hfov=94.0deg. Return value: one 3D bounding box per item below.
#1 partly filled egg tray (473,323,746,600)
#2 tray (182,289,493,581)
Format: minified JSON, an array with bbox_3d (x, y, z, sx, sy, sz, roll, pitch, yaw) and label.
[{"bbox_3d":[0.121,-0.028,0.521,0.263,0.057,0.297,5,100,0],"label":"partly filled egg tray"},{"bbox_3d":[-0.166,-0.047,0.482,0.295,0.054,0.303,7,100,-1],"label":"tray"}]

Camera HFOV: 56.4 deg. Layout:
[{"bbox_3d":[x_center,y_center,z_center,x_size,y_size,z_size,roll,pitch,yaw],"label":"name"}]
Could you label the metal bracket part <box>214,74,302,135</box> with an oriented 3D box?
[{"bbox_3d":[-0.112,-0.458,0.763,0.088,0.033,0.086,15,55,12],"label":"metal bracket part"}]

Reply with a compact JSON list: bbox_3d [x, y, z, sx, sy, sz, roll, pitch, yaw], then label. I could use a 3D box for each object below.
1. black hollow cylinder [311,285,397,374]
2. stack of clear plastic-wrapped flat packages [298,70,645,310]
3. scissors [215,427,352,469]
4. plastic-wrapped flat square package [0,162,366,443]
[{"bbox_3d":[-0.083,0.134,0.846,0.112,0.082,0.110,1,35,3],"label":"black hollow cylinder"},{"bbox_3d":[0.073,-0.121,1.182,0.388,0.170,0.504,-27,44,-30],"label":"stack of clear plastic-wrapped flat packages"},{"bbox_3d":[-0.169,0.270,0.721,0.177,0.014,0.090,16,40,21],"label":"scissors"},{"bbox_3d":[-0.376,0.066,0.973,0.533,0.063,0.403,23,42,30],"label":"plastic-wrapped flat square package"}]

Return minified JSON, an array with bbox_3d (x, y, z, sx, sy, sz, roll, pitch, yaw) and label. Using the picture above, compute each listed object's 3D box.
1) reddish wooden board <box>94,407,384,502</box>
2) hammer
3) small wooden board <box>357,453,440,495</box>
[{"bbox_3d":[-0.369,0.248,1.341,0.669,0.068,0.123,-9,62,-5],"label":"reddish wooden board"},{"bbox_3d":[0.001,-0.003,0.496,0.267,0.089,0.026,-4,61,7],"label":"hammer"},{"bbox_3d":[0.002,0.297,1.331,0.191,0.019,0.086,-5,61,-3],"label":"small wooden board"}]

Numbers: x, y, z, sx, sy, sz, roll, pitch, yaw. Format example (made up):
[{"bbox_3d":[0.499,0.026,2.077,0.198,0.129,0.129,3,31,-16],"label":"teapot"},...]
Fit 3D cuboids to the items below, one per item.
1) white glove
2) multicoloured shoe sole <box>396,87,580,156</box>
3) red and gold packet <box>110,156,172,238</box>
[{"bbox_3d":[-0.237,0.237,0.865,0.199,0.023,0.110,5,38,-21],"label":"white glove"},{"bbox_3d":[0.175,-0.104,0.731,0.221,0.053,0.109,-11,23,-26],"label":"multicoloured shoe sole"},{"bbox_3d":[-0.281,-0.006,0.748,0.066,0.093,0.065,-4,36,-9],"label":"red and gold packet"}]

(Problem statement): An exact, complete copy of the lines above from the one with "1. black hollow cylinder [311,285,397,374]" through the one with "3. scissors [215,427,352,469]" is the whole answer.

(Result of this exercise):
1. black hollow cylinder [311,285,397,374]
2. stack of clear plastic-wrapped flat packages [298,70,645,310]
3. scissors [215,427,352,469]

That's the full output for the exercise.